▸ **EXCERPTED PASSAGE**
━━━━━━━━

Proofy's blog

By Proofy, 9 months ago, In English

Introduction

This blog contains well-known facts and techniques about Harmonic Numbers that are scattered all over editorials of some problems, comments, and some parts of blog posts. The place where I found most of the facts explained here is the brilliant blog by Nisiyama_Suzune about Möbius inversion. However, for the untrained eye, this blog may seem as if it's investigating something advanced and the facts explained inside will be missed. Moreover, there were some omitted proofs, so I thought it would be nice to collect all these facts/techniques in one place and add their proofs in (hopefully) an understandable but precise style, which would be useful for many.


For starters, the $$$n$$$th harmonic number, $$$H_n$$$, is the sequence $$$\displaystyle H_n = \sum_{i = 1}^{n}\frac{1}{i}$$$. We will investigate two techniques related to this sequence.

━━━━━━━━

▸ **PROVIDED INFORMATION**

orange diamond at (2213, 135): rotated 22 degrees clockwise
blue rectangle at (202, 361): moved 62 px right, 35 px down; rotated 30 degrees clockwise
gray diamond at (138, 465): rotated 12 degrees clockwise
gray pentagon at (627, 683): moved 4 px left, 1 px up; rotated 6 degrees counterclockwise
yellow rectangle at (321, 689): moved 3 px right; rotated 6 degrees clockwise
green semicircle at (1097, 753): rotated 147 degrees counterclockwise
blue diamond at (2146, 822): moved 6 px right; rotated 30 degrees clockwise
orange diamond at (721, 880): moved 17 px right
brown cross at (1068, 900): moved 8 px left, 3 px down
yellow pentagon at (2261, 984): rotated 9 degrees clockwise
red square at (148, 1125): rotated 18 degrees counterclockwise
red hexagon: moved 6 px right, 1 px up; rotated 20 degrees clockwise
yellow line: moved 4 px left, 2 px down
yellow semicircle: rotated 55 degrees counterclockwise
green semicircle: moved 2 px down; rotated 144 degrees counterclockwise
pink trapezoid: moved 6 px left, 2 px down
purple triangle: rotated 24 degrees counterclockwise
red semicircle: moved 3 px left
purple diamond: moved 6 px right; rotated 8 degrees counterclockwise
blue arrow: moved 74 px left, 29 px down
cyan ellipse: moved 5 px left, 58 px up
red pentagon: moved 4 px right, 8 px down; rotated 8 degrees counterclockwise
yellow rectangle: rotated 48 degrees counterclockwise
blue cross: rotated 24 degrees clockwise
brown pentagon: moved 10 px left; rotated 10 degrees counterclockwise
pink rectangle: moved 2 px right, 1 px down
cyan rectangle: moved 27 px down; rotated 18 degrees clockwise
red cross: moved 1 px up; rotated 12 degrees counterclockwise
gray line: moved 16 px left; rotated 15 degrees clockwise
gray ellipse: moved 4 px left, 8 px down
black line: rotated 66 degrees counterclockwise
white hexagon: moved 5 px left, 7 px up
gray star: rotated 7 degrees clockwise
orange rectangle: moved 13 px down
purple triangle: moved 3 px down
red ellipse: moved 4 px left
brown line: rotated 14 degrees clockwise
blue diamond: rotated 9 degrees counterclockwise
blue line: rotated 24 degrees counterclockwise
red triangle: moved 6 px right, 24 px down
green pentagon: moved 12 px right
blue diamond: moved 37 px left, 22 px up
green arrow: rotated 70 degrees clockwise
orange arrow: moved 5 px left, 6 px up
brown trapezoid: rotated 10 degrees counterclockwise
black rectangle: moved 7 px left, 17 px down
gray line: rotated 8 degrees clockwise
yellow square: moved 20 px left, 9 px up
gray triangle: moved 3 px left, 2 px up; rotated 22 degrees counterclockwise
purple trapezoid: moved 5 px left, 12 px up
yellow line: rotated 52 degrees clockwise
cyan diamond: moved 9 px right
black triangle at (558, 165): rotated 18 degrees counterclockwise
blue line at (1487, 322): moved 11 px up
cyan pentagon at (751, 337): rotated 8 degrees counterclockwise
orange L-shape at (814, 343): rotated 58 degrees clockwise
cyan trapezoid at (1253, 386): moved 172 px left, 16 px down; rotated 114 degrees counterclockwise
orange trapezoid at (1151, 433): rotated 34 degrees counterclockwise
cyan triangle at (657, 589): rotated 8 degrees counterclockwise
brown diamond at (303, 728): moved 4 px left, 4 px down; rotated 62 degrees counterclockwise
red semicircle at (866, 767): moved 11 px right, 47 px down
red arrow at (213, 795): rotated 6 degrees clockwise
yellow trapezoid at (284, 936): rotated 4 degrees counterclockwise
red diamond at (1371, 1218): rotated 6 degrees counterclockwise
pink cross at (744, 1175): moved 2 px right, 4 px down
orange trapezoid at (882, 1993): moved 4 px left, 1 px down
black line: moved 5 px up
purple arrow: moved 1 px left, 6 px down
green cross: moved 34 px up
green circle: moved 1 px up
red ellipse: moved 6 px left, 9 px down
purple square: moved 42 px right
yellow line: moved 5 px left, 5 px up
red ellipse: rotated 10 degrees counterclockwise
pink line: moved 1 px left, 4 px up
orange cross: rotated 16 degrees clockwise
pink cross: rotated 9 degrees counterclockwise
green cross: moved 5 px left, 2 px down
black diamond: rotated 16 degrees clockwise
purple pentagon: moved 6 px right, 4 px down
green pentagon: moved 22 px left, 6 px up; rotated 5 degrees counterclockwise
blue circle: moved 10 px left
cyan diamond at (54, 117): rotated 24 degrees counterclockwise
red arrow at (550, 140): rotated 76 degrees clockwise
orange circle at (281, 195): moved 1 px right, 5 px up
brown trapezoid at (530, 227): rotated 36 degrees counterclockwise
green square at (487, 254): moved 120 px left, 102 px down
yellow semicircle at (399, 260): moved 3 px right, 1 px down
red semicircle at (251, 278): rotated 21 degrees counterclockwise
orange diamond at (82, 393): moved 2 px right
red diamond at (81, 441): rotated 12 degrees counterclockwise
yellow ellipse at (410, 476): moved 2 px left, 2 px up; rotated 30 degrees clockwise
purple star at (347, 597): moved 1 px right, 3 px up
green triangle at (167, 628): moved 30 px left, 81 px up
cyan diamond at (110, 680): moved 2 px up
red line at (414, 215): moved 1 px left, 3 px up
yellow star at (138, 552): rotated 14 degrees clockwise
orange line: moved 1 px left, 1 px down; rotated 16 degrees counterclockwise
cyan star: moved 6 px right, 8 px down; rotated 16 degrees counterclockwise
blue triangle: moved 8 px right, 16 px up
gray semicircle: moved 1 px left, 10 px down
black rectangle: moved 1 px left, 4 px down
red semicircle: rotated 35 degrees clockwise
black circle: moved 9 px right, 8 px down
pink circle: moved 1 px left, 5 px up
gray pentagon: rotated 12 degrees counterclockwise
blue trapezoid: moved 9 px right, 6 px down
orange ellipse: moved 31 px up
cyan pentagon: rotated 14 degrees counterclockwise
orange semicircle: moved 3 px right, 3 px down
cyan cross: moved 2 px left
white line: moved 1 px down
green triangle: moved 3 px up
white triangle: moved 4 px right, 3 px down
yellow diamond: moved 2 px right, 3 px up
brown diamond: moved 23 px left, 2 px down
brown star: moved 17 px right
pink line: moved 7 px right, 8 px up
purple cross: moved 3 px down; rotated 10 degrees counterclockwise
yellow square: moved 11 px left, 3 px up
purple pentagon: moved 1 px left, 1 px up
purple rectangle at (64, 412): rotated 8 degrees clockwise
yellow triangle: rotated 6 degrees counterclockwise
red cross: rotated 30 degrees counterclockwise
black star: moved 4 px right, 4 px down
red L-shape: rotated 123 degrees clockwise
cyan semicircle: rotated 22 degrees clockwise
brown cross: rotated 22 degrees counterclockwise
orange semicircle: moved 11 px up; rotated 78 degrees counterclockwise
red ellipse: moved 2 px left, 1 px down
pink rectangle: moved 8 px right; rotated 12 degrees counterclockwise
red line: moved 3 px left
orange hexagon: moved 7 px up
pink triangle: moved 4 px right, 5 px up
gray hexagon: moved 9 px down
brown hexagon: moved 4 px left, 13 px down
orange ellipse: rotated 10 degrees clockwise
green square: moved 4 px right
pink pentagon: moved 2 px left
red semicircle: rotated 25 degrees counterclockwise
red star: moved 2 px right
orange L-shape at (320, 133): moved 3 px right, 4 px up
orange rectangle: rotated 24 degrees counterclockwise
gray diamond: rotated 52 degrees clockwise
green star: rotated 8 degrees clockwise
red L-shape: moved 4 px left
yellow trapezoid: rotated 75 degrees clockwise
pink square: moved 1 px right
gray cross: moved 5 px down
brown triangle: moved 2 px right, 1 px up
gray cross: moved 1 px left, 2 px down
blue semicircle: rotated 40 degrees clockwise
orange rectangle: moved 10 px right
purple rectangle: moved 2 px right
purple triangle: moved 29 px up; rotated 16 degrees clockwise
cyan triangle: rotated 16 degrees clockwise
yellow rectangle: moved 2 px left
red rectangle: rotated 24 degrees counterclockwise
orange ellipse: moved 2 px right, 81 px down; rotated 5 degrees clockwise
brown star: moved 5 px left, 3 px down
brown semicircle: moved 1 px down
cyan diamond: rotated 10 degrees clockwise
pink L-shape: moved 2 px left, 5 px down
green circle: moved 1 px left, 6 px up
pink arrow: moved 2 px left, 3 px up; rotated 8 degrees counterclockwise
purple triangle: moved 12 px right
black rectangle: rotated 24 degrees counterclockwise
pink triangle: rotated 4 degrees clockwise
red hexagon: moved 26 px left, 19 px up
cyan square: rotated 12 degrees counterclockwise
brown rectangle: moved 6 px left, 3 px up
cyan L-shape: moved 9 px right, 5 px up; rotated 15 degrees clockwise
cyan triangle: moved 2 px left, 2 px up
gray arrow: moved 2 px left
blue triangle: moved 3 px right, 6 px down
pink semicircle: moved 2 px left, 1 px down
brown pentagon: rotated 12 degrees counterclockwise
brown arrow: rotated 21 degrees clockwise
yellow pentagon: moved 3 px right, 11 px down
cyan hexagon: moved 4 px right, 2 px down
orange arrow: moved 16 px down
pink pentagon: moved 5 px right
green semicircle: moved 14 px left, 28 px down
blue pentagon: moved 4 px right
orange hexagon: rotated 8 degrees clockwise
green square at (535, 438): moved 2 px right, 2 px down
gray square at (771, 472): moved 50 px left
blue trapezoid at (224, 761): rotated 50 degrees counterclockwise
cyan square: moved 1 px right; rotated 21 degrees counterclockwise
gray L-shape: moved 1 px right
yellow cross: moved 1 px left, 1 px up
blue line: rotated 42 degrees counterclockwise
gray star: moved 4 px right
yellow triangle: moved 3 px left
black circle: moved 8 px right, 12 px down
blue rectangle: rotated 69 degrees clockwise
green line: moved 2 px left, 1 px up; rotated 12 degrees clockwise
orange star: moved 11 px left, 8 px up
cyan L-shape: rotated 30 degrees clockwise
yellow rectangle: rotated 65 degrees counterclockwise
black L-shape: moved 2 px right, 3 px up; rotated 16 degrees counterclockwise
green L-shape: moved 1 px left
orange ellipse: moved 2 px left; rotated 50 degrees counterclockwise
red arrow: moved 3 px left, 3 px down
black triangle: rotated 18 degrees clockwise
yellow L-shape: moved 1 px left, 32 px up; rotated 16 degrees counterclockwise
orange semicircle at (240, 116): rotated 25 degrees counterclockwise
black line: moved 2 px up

━━━━━━━━

▸ **OBJECTIVE**
Reproduce the harmonic numbers blog post above in full, word for word, with every symbol and line break kept as it is.

▸ **ANSWER TO THIS EXERCISE**
Proofy's blog

By Proofy, 9 months ago, In English

Introduction

This blog contains well-known facts and techniques about Harmonic Numbers that are scattered all over editorials of some problems, comments, and some parts of blog posts. The place where I found most of the facts explained here is the brilliant blog by Nisiyama_Suzune about Möbius inversion. However, for the untrained eye, this blog may seem as if it's investigating something advanced and the facts explained inside will be missed. Moreover, there were some omitted proofs, so I thought it would be nice to collect all these facts/techniques in one place and add their proofs in (hopefully) an understandable but precise style, which would be useful for many.


For starters, the $$$n$$$th harmonic number, $$$H_n$$$, is the sequence $$$\displaystyle H_n = \sum_{i = 1}^{n}\frac{1}{i}$$$. We will investigate two techniques related to this sequence.